CPEG 2025 Workshop

Building Open Data Science Skills in Paleobiology and Ecology

July 27th, 2025
09:00-17:00

University of Zürich (Zürich, Switzerland)

Welcome

R is one of the most popular languages in the world of data science and has been widely adopted by the paleobiological and ecological communities for data analysis. General familiarity with R allows users to automate routine tasks, create reproducible analytical workflows, and expand the potential of their research. This workshop aims to introduce participants to the versatility of R for cleaning, analyzing, and visualizing paleobiological and ecological data. It will cover topics including: data acquisition from biodiversity databases such the Paleobiology Database, Neotoma Paleoecology Database, and Global Biodiversity Information Facility; building workflows in R to clean and analyze data; data visualization and synthesis; and guidelines (e.g., FAIR and CARE principles) and tools (e.g., GitHub) for creating more reproducible code and accessible documentation. In doing so, this workshop will introduce attendees to palaeoverse, an R package that supports data preparation and exploration for paleobiological analysis. Participants will also become familiar with additional packages developed by Palaeoverse www.palaeoverse.org, such as rphylopic. More broadly, this event aims to connect participants working in different fields who share a common interest in data science and provide a platform for participants to gain experience working collaboratively in R to generate reproducible interdisciplinary research.

You can find additional information about the workshop here.

Arrival

The event starts at 09:00 on Sunday, July 27th, 2025 and will take place in room KO2-F-152 at the Natural History Museum, University of Zürich Central Campus.

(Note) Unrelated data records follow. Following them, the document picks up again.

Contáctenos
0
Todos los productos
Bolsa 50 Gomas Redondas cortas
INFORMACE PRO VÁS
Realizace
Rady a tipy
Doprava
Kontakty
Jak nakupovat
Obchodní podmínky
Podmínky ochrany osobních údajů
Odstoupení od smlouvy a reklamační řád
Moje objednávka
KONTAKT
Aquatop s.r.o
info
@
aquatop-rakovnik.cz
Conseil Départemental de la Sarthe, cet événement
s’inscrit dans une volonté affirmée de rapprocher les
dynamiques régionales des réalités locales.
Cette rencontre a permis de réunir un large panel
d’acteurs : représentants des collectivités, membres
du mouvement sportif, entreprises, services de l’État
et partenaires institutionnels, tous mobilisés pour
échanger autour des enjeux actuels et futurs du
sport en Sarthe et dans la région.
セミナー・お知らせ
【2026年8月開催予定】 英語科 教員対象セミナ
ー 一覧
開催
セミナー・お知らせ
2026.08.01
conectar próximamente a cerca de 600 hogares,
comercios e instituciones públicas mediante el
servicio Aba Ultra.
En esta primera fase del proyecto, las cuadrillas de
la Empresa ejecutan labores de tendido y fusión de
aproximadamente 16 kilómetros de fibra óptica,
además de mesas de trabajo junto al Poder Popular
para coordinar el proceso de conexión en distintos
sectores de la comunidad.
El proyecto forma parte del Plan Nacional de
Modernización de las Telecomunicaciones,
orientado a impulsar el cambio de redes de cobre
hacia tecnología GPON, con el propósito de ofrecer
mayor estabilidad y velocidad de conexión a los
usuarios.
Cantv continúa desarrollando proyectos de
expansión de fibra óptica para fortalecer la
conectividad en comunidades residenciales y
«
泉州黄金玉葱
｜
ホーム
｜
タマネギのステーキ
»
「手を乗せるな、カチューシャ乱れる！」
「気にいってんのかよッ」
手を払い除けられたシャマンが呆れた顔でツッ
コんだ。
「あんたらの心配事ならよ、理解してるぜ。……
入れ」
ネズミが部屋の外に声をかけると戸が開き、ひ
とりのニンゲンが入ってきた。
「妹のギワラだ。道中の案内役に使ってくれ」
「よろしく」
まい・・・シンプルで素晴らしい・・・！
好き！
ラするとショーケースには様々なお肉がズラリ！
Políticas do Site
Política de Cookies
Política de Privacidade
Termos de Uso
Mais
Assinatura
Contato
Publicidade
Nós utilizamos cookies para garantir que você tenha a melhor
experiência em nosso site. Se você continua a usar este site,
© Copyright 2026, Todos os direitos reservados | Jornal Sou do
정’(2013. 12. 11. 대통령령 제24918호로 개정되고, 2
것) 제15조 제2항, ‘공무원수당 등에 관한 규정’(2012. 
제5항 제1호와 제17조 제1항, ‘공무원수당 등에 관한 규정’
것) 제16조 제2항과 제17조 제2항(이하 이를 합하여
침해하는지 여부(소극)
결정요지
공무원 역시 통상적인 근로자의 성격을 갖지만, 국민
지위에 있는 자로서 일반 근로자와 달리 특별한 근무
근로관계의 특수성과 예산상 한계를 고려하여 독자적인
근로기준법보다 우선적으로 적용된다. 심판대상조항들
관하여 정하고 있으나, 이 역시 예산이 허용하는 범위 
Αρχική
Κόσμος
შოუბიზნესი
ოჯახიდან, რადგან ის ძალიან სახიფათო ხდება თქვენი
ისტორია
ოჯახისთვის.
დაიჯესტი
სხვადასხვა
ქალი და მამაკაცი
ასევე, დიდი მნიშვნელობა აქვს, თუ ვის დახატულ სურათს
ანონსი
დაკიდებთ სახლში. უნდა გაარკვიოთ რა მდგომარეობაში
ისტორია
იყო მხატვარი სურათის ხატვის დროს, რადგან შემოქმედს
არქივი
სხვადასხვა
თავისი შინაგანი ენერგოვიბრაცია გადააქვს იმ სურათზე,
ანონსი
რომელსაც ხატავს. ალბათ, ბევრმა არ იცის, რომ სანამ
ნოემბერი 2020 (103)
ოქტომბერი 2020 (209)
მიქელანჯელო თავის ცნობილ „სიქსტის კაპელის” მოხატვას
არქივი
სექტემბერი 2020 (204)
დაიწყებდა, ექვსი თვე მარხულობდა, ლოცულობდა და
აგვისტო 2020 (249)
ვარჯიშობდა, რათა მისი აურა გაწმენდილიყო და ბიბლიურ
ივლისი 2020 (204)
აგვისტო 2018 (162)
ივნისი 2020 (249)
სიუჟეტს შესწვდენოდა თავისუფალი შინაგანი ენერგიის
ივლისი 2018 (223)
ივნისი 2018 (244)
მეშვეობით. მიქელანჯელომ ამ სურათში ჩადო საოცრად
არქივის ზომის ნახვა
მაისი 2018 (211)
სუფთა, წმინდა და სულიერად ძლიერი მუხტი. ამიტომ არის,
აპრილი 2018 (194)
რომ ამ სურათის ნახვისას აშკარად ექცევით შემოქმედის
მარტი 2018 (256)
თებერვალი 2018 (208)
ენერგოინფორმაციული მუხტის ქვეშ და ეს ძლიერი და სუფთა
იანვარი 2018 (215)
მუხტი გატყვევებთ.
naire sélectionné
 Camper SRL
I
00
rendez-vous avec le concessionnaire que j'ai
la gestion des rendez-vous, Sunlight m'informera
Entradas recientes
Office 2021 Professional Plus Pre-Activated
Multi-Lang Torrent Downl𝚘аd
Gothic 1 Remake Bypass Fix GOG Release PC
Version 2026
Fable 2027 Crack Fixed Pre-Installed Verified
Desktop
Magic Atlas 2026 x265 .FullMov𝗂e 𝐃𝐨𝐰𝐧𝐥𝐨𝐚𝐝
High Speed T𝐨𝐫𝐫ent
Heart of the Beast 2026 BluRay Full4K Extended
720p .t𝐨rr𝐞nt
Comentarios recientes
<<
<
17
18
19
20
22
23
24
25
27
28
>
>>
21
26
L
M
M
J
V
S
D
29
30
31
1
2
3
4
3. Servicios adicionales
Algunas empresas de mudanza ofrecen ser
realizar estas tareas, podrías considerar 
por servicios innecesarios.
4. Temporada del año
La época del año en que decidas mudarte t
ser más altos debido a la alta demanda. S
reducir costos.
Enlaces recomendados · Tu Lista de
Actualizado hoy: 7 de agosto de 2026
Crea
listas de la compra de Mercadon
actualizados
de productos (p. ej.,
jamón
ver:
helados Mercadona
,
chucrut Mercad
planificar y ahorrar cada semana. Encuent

If you need additional assistance getting set-up, we’ll be in the room starting at 08:00.

Schedule

Time Event
08:00 Installation assistance (optional)
09:00 Welcome and introduction to the Palaeoverse
09:15 Setting up a reproducible workflow
10:30 Coffee break
10:45 Data acquisition
11:15 Data Processing I: Data exploration and cleaning
12:30 Lunch break 🥪
14:00 Data Processing II: Data harmonization and synthesis
15:30 Coffee break
15:45 Data archiving and publishing
16:45 Questions and wrap-up

Instructors

This edition of the Workshop event is organised and led by the following members of the Palaeoverse team.

Bethany Allen
GFZ Helmholtz Centre for Geosciences, Germany

Chris Dean
University College London, UK

Erin Dillon
Smithsonian Tropical Research Institute, Panama

Harriet Drage
University of Lausanne, Switzerland

Will Gearty
Syracuse University, USA

Pedro Godoy
University of São Paulo, Brazil

Niklas Hohmann
Utrecht University, Netherlands

Lewis Jones
University College London, UK

Installation

Please ensure that you have the latest version of R for the workshop, which can be downloaded here for Windows or here for MacOS. We also recommend installing the latest version of RStudio, which can be downloaded here. To minimize any installation issues during the workshop, please also install the following R packages:

install.packages("dplyr")
install.packages("readr")
install.packages("palaeoverse")
install.packages("ggplot2")
install.packages("rnaturalearth")
install.packages("rnaturalearthdata")
install.packages("deeptime")
install.packages("rgplates")
install.packages("fossilbrush")
install.packages("rgbif")
install.packages("raster")
install.packages("sf")
install.packages("geodata")
install.packages("ncdf4")

GitHub

This workshop will include a brief introduction to GitHub. In advance of the workshop, we recommend that you make a GitHub account, if you don’t already have one, so you can follow along during the workshop. Note that you can get additional benefits if you apply to GitHub Education as a researcher or student once you’ve set up a personal account.

Additionally, you should have GitHub Desktop installed on your computer. You can sign into GitHub Desktop with your GitHub account.

Acknowledgements

This event is run by the Palaeoverse and is supported by the Crossing the Paleontological-Ecological Gap and Conservation Paleobiology Symposium and the University of Zürich. As a community-driven initiative, we’d also like to thank all of the participants for their support and engagement with the Palaeoverse.